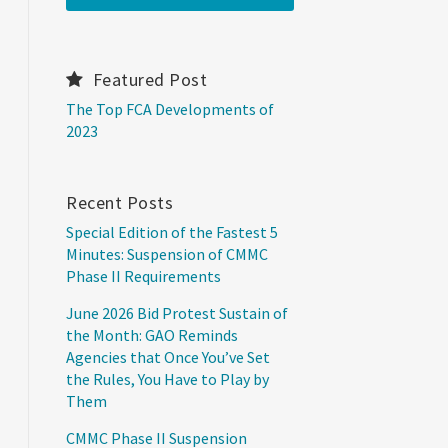
Featured Post
The Top FCA Developments of
2023
Recent Posts
Special Edition of the Fastest 5
Minutes: Suspension of CMMC
Phase II Requirements
June 2026 Bid Protest Sustain of
the Month: GAO Reminds
Agencies that Once You’ve Set
the Rules, You Have to Play by
Them
CMMC Phase II Suspension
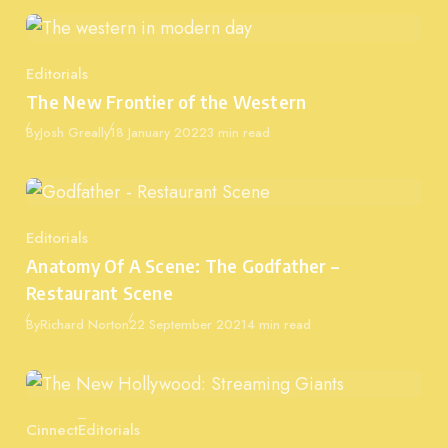
Editorials
Category
The New Frontier of the Western
Published
By
Josh Greally
18 January 2022
3 min read
Editorials
Category
Anatomy Of A Scene: The Godfather –
Restaurant Scene
Published
By
Richard Norton
22 September 2021
4 min read
Cinnect
Editorials
Category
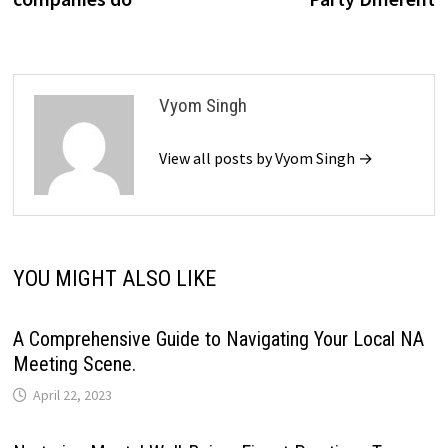
Vyom Singh
View all posts by Vyom Singh →
YOU MIGHT ALSO LIKE
A Comprehensive Guide to Navigating Your Local NA
Meeting Scene.
April 22, 2023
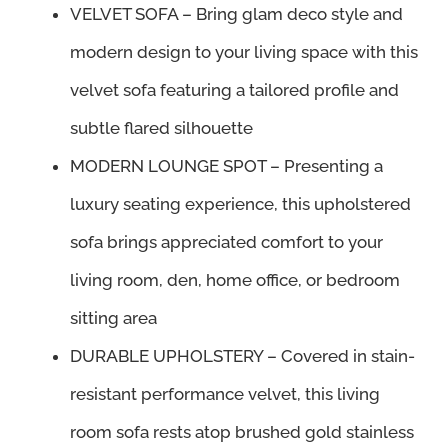
was:
is:
VELVET SOFA – Bring glam deco style and
$1,300.00.
$1,235.99.
modern design to your living space with this
velvet sofa featuring a tailored profile and
subtle flared silhouette
MODERN LOUNGE SPOT – Presenting a
luxury seating experience, this upholstered
sofa brings appreciated comfort to your
living room, den, home office, or bedroom
sitting area
DURABLE UPHOLSTERY – Covered in stain-
resistant performance velvet, this living
room sofa rests atop brushed gold stainless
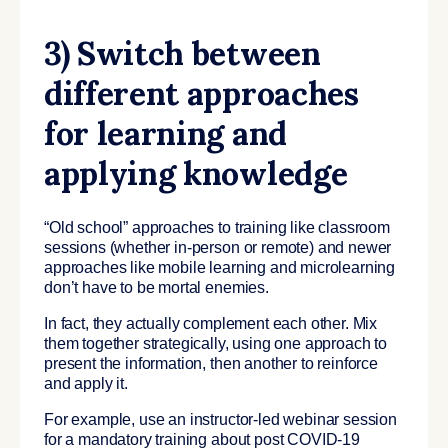
3) Switch between
different approaches
for learning and
applying knowledge
“Old school” approaches to training like classroom
sessions (whether in-person or remote) and newer
approaches like mobile learning and microlearning
don’t have to be mortal enemies.
In fact, they actually complement each other. Mix
them together strategically, using one approach to
present the information, then another to reinforce
and apply it.
For example, use an instructor-led webinar session
for a mandatory training about post COVID-19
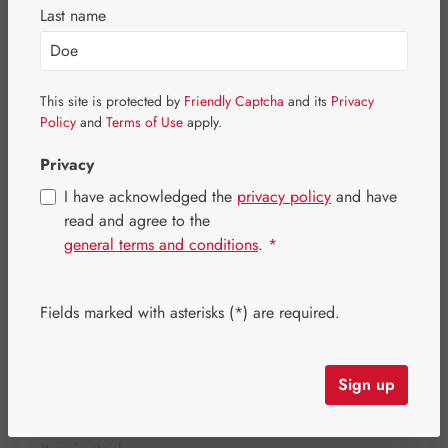
Skip image gallery
Last name
This site is protected by
Friendly Captcha
and its
Privacy
Policy
and
Terms of Use
apply.
Privacy
I have acknowledged the
privacy policy
and have
read and agree to the
general terms and conditions
.
*
Fields marked with asterisks (*) are required.
Regular price:
€32.30
Content:
0.027 kilogram
(€1,196.30 / 1 kilogram)
Sign up
Prices incl. VAT plus shipping costs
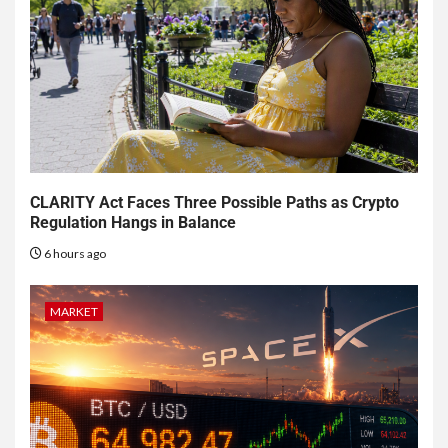
CLARITY Act Faces Three Possible Paths as Crypto
Regulation Hangs in Balance
6 hours ago
MARKET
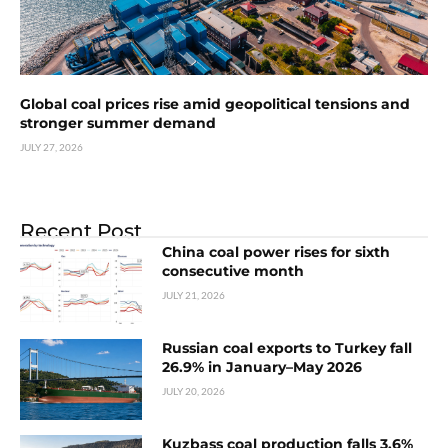
Global coal prices rise amid geopolitical tensions and
stronger summer demand
JULY 27, 2026
Recent Post
China coal power rises for sixth
consecutive month
JULY 21, 2026
Russian coal exports to Turkey fall
26.9% in January–May 2026
JULY 20, 2026
Kuzbass coal production falls 3.6%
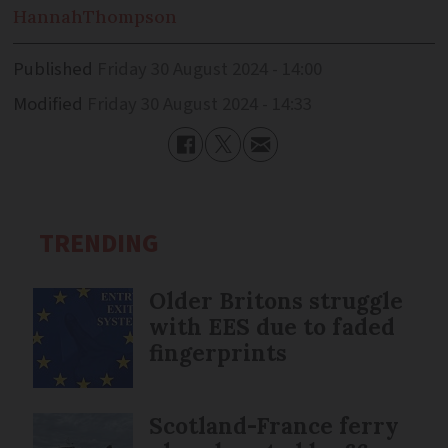
Hannah
Thompson
Published
Friday 30 August 2024 - 14:00
Modified
Friday 30 August 2024 - 14:33
TRENDING
Older Britons struggle
with EES due to faded
fingerprints
Scotland-France ferry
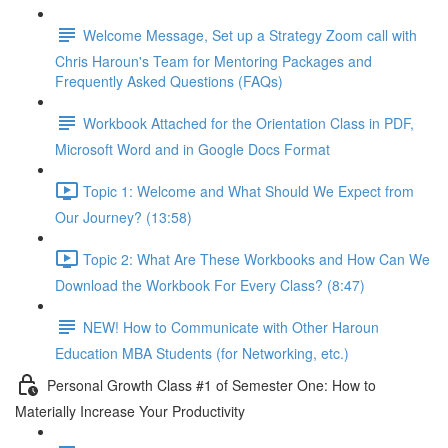
Welcome Message, Set up a Strategy Zoom call with
Chris Haroun's Team for Mentoring Packages and
Frequently Asked Questions (FAQs)
Workbook Attached for the Orientation Class in PDF,
Microsoft Word and in Google Docs Format
Topic 1: Welcome and What Should We Expect from
Our Journey? (13:58)
Topic 2: What Are These Workbooks and How Can We
Download the Workbook For Every Class? (8:47)
NEW! How to Communicate with Other Haroun
Education MBA Students (for Networking, etc.)
Personal Growth Class #1 of Semester One: How to
Materially Increase Your Productivity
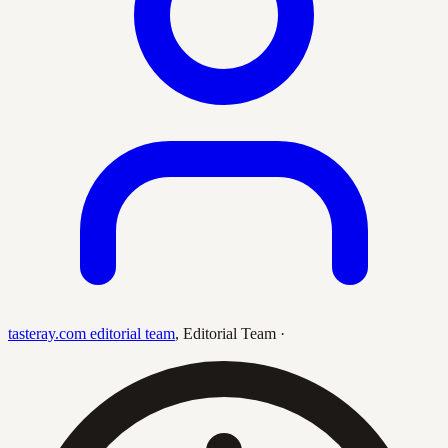
tasteray.com editorial team
,
Editorial Team
·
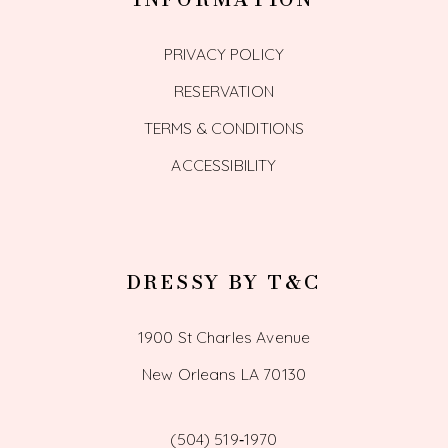
PRIVACY POLICY
RESERVATION
TERMS & CONDITIONS
ACCESSIBILITY
DRESSY BY T&C
1900 St Charles Avenue
New Orleans LA 70130
(504) 519‑1970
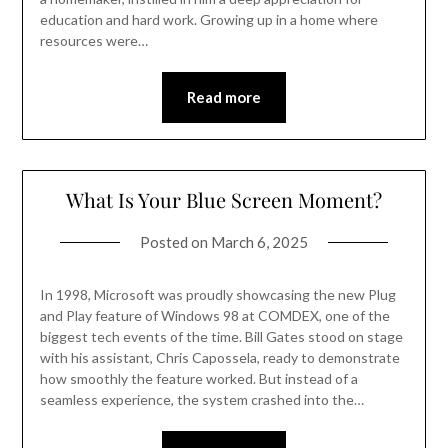
education and hard work. Growing up in a home where
resources were…
Read more
What Is Your Blue Screen Moment?
Posted on
March 6, 2025
In 1998, Microsoft was proudly showcasing the new Plug
and Play feature of Windows 98 at COMDEX, one of the
biggest tech events of the time. Bill Gates stood on stage
with his assistant, Chris Capossela, ready to demonstrate
how smoothly the feature worked. But instead of a
seamless experience, the system crashed into the…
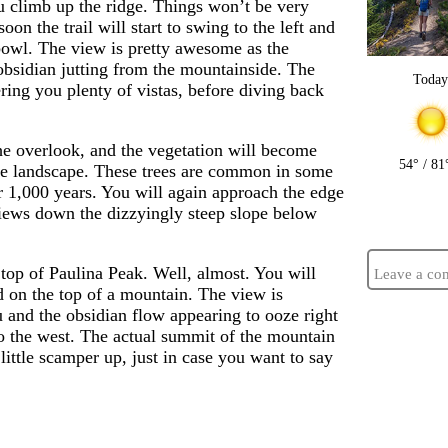
ou climb up the ridge. Things won’t be very
soon the trail will start to swing to the left and
 bowl. The view is pretty awesome as the
obsidian jutting from the mountainside. The
Toda
ering you plenty of vistas, before diving back
the overlook, and the vegetation will become
54° / 81
he landscape. These trees are common in some
er 1,000 years. You will again approach the edge
views down the dizzyingly steep slope below
 top of Paulina Peak. Well, almost. You will
Leave a co
nd on the top of a mountain. The view is
 and the obsidian flow appearing to ooze right
to the west. The actual summit of the mountain
 little scamper up, just in case you want to say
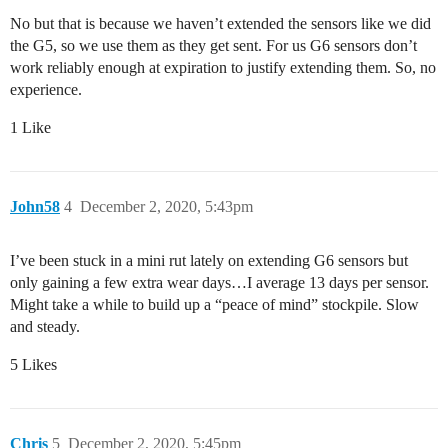
No but that is because we haven’t extended the sensors like we did
the G5, so we use them as they get sent. For us G6 sensors don’t
work reliably enough at expiration to justify extending them. So, no
experience.
1 Like
John58
4
December 2, 2020, 5:43pm
I’ve been stuck in a mini rut lately on extending G6 sensors but
only gaining a few extra wear days…I average 13 days per sensor.
Might take a while to build up a “peace of mind” stockpile. Slow
and steady.
5 Likes
Chris
5
December 2, 2020, 5:45pm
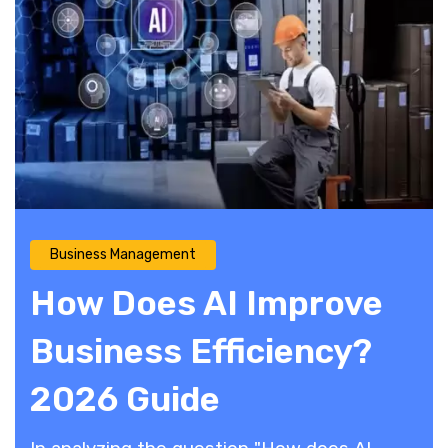
Business Management
How Does AI Improve
Business Efficiency?
2026 Guide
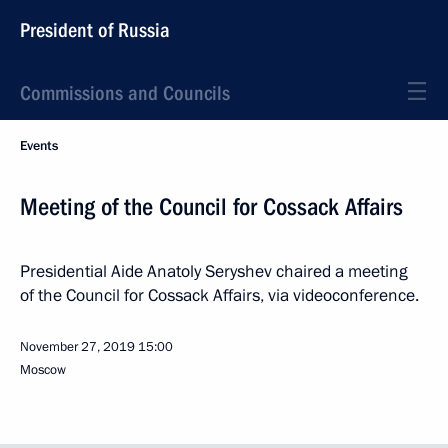
President of Russia
Commissions and Councils
Events
Meeting of the Council for Cossack Affairs
Presidential Aide Anatoly Seryshev chaired a meeting
of the Council for Cossack Affairs, via videoconference.
November 27, 2019
15:00
Moscow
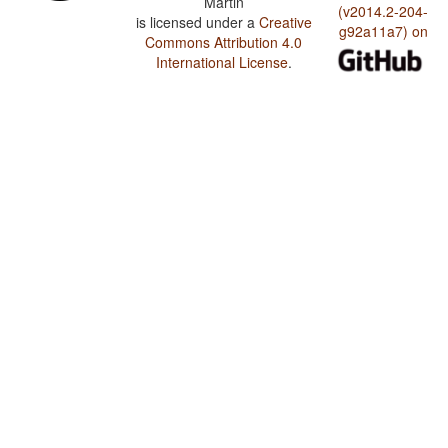
Martin
(v2014.2-204-
is licensed under a
Creative
g92a11a7) on
Commons Attribution 4.0
International License
.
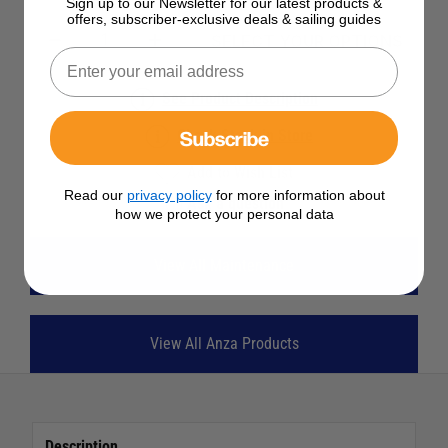
Sign up to our Newsletter for our latest products &
offers, subscriber-exclusive deals & sailing guides
SELECT YOUR OPTIONS
See Product Description
Subscribe
Check Stock in Store
Add to Wish List
Read our
privacy policy
for more information about
Ask a question
how we protect your personal data
View All Maintenance
View All Anza Products
Description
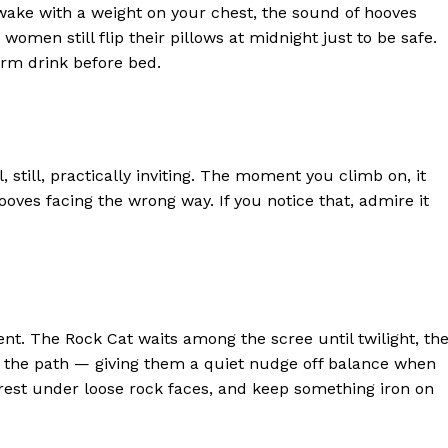
wake with a weight on your chest, the sound of hooves
men still flip their pillows at midnight just to be safe.
arm drink before bed.
, still, practically inviting. The moment you climb on, it
ooves facing the wrong way. If you notice that, admire it
ent. The Rock Cat waits among the scree until twilight, th
om the path — giving them a quiet nudge off balance when
 rest under loose rock faces, and keep something iron on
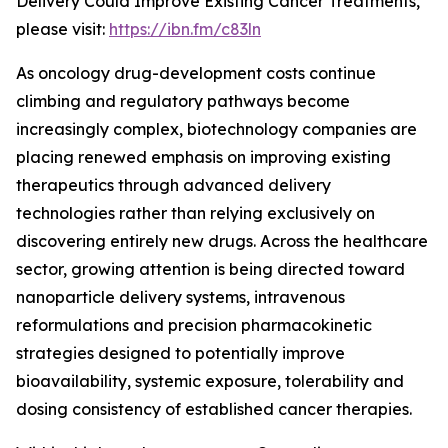
Delivery Could Improve Existing Cancer Treatments,”
please visit:
https://ibn.fm/c83ln
As oncology drug-development costs continue
climbing and regulatory pathways become
increasingly complex, biotechnology companies are
placing renewed emphasis on improving existing
therapeutics through advanced delivery
technologies rather than relying exclusively on
discovering entirely new drugs. Across the healthcare
sector, growing attention is being directed toward
nanoparticle delivery systems, intravenous
reformulations and precision pharmacokinetic
strategies designed to potentially improve
bioavailability, systemic exposure, tolerability and
dosing consistency of established cancer therapies.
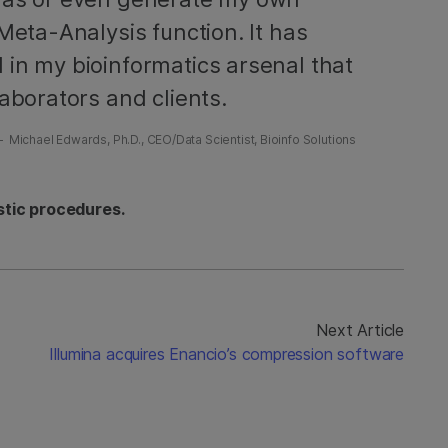
Meta-Analysis function. It has
 in my bioinformatics arsenal that
aborators and clients.
Michael Edwards, Ph.D., CEO/Data Scientist, Bioinfo Solutions
stic procedures.
Next Article
Illumina acquires Enancio’s compression software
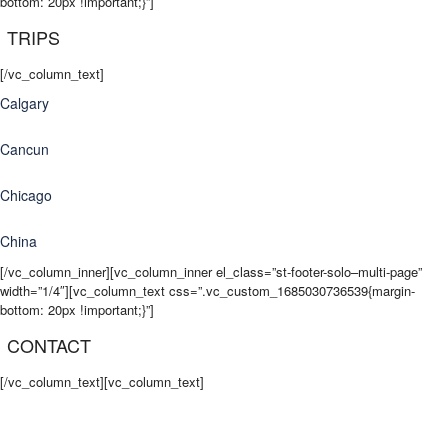
bottom: 20px !important;}”]
TRIPS
[/vc_column_text]
Calgary
Cancun
Chicago
China
[/vc_column_inner][vc_column_inner el_class=”st-footer-solo–multi-page”
width=”1/4″][vc_column_text css=”.vc_custom_1685030736539{margin-
bottom: 20px !important;}”]
CONTACT
[/vc_column_text][vc_column_text]
info@tripready.ca
Contact Us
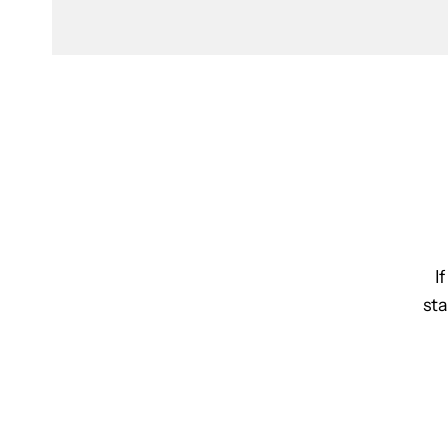
I
sta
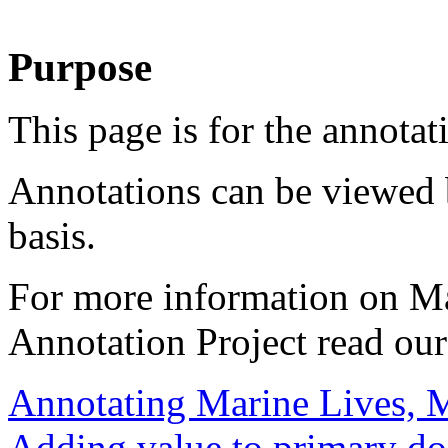
Purpose
This page is for the annotat
Annotations can be viewed 
basis.
For more information on M
Annotation Project read ou
Annotating Marine Lives, 
Adding value to primary d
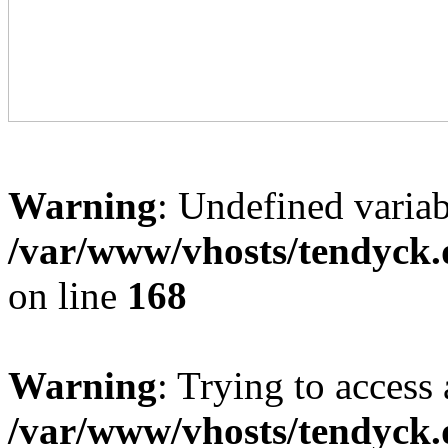
Warning
: Undefined variab
/var/www/vhosts/tendyck.
on line
168
Warning
: Trying to access 
/var/www/vhosts/tendyck.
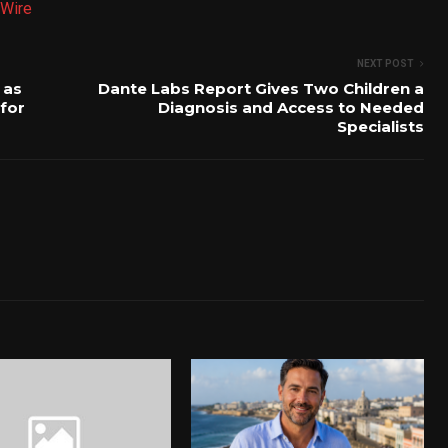
Wire
NEXT POST
 as
Dante Labs Report Gives Two Children a
 for
Diagnosis and Access to Needed
Specialists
..........
== Instructions for the task ==
From the first record to the last, retype everything exactly except the images.

== Solution below ==
Featured Post
The Top FCA Developments of
2023
Recent Posts
Special Edition of the Fastest 5
Minutes: Suspension of CMMC
Phase II Requirements
June 2026 Bid Protest Sustain of
the Month: GAO Reminds
Agencies that Once You’ve Set
the Rules, You Have to Play by
Them
CMMC Phase II Suspension
Editorials
Category
The New Frontier of the Western
Published
By
Josh Greally
18 January 2022
3 min read
Editorials
Category
Anatomy Of A Scene: The Godfather –
Restaurant Scene
Published
By
Richard Norton
22 September 2021
4 min read
Cinnect
Editorials
Category
Vyom Singh
View all posts by Vyom Singh →
YOU MIGHT ALSO LIKE
A Comprehensive Guide to Navigating Your Local NA
Meeting Scene.
April 22, 2023
was:
is:
VELVET SOFA – Bring glam deco style and
$1,300.00.
$1,235.99.
modern design to your living space with this
velvet sofa featuring a tailored profile and
subtle flared silhouette
MODERN LOUNGE SPOT – Presenting a
luxury seating experience, this upholstered
sofa brings appreciated comfort to your
living room, den, home office, or bedroom
sitting area
DURABLE UPHOLSTERY – Covered in stain-
resistant performance velvet, this living
room sofa rests atop brushed gold stainless
3) Switch between
different approaches
for learning and
applying knowledge
“Old school” approaches to training like classroom
sessions (whether in-person or remote) and newer
approaches like mobile learning and microlearning
don’t have to be mortal enemies.
In fact, they actually complement each other. Mix
them together strategically, using one approach to
present the information, then another to reinforce
and apply it.
For example, use an instructor-led webinar session
for a mandatory training about post COVID-19
Skip image gallery
Last name
This site is protected by
Friendly Captcha
and its
Privacy
Policy
and
Terms of Use
apply.
Privacy
I have acknowledged the
privacy policy
and have
read and agree to the
general terms and conditions
.
*
Fields marked with asterisks (*) are required.
Regular price:
€32.30
Content:
0.027 kilogram
(€1,196.30 / 1 kilogram)
Sign up
Prices incl. VAT plus shipping costs
CLARITY Act Faces Three Possible Paths as Crypto
Regulation Hangs in Balance
6 hours ago
MARKET
Global coal prices rise amid geopolitical tensions and
stronger summer demand
JULY 27, 2026
Recent Post
China coal power rises for sixth
consecutive month
JULY 21, 2026
Russian coal exports to Turkey fall
26.9% in January–May 2026
JULY 20, 2026
Kuzbass coal production falls 3.6%
Hannah
Thompson
Published
Friday 30 August 2024 - 14:00
Modified
Friday 30 August 2024 - 14:33
TRENDING
Older Britons struggle
with EES due to faded
fingerprints
Scotland-France ferry
Welcome Message, Set up a Strategy Zoom call with
Chris Haroun's Team for Mentoring Packages and
Frequently Asked Questions (FAQs)
Workbook Attached for the Orientation Class in PDF,
Microsoft Word and in Google Docs Format
Topic 1: Welcome and What Should We Expect from
Our Journey? (13:58)
Topic 2: What Are These Workbooks and How Can We
Download the Workbook For Every Class? (8:47)
NEW! How to Communicate with Other Haroun
Education MBA Students (for Networking, etc.)
Personal Growth Class #1 of Semester One: How to
Materially Increase Your Productivity
tasteray.com editorial team
,
Editorial Team
·
PRIVACY POLICY
RESERVATION
TERMS & CONDITIONS
ACCESSIBILITY
DRESSY BY T&C
1900 St Charles Avenue
New Orleans LA 70130
(504) 519‑1970
education and hard work. Growing up in a home where
resources were…
Read more
What Is Your Blue Screen Moment?
Posted on
March 6, 2025
In 1998, Microsoft was proudly showcasing the new Plug
and Play feature of Windows 98 at COMDEX, one of the
biggest tech events of the time. Bill Gates stood on stage
with his assistant, Chris Capossela, ready to demonstrate
how smoothly the feature worked. But instead of a
seamless experience, the system crashed into the…
ou climb up the ridge. Things won’t be very
soon the trail will start to swing to the left and
 bowl. The view is pretty awesome as the
obsidian jutting from the mountainside. The
Toda
ering you plenty of vistas, before diving back
the overlook, and the vegetation will become
54° / 81
he landscape. These trees are common in some
er 1,000 years. You will again approach the edge
views down the dizzyingly steep slope below
 top of Paulina Peak. Well, almost. You will
Leave a co
nd on the top of a mountain. The view is
 and the obsidian flow appearing to ooze right
to the west. The actual summit of the mountain
 little scamper up, just in case you want to say
No but that is because we haven’t extended the sensors like we did
the G5, so we use them as they get sent. For us G6 sensors don’t
work reliably enough at expiration to justify extending them. So, no
experience.
1 Like
John58
4
December 2, 2020, 5:43pm
I’ve been stuck in a mini rut lately on extending G6 sensors but
only gaining a few extra wear days…I average 13 days per sensor.
Might take a while to build up a “peace of mind” stockpile. Slow
and steady.
5 Likes
Chris
5
December 2, 2020, 5:45pm
Business Management
How Does AI Improve
Business Efficiency?
2026 Guide
President of Russia
Commissions and Councils
Events
Meeting of the Council for Cossack Affairs
Presidential Aide Anatoly Seryshev chaired a meeting
of the Council for Cossack Affairs, via videoconference.
November 27, 2019
15:00
Moscow
Martin
(v2014.2-204-
is licensed under a
Creative
g92a11a7) on
Commons Attribution 4.0
International License
.
Sign up to our Newsletter for our latest products &
offers, subscriber-exclusive deals & sailing guides
SELECT YOUR OPTIONS
See Product Description
Subscribe
Check Stock in Store
Add to Wish List
Read our
privacy policy
for more information about
Ask a question
how we protect your personal data
View All Maintenance
View All Anza Products
Description
wake with a weight on your chest, the sound of hooves
men still flip their pillows at midnight just to be safe.
arm drink before bed.
, still, practically inviting. The moment you climb on, it
ooves facing the wrong way. If you notice that, admire it
ent. The Rock Cat waits among the scree until twilight, th
om the path — giving them a quiet nudge off balance when
 rest under loose rock faces, and keep something iron on
Delivery Could Improve Existing Cancer Treatments,”
please visit:
https://ibn.fm/c83ln
As oncology drug-development costs continue
climbing and regulatory pathways become
increasingly complex, biotechnology companies are
placing renewed emphasis on improving existing
therapeutics through advanced delivery
technologies rather than relying exclusively on
discovering entirely new drugs. Across the healthcare
sector, growing attention is being directed toward
nanoparticle delivery systems, intravenous
reformulations and precision pharmacokinetic
strategies designed to potentially improve
bioavailability, systemic exposure, tolerability and
dosing consistency of established cancer therapies.
Meta-Analysis function. It has
 in my bioinformatics arsenal that
aborators and clients.
Michael Edwards, Ph.D., CEO/Data Scientist, Bioinfo Solutions
stic procedures.
Next Article
Illumina acquires Enancio’s compression software
bottom: 20px !important;}”]
TRIPS
[/vc_column_text]
Calgary
Cancun
Chicago
China
[/vc_column_inner][vc_column_inner el_class=”st-footer-solo–multi-page”
width=”1/4″][vc_column_text css=”.vc_custom_1685030736539{margin-
bottom: 20px !important;}”]
CONTACT
[/vc_column_text][vc_column_text]
info@tripready.ca
Contact Us
I
sta
Purpose
This page is for the annotat
Annotations can be viewed 
basis.
For more information on M
Annotation Project read ou
Annotating Marine Lives, 
Adding value to primary d
Warning
: Undefined variab
/var/www/vhosts/tendyck.
on line
168
Warning
: Trying to access 
/var/www/vhosts/tendyck.
Wire
NEXT POST
 as
Dante Labs Report Gives Two Children a
 for
Diagnosis and Access to Needed
Specialists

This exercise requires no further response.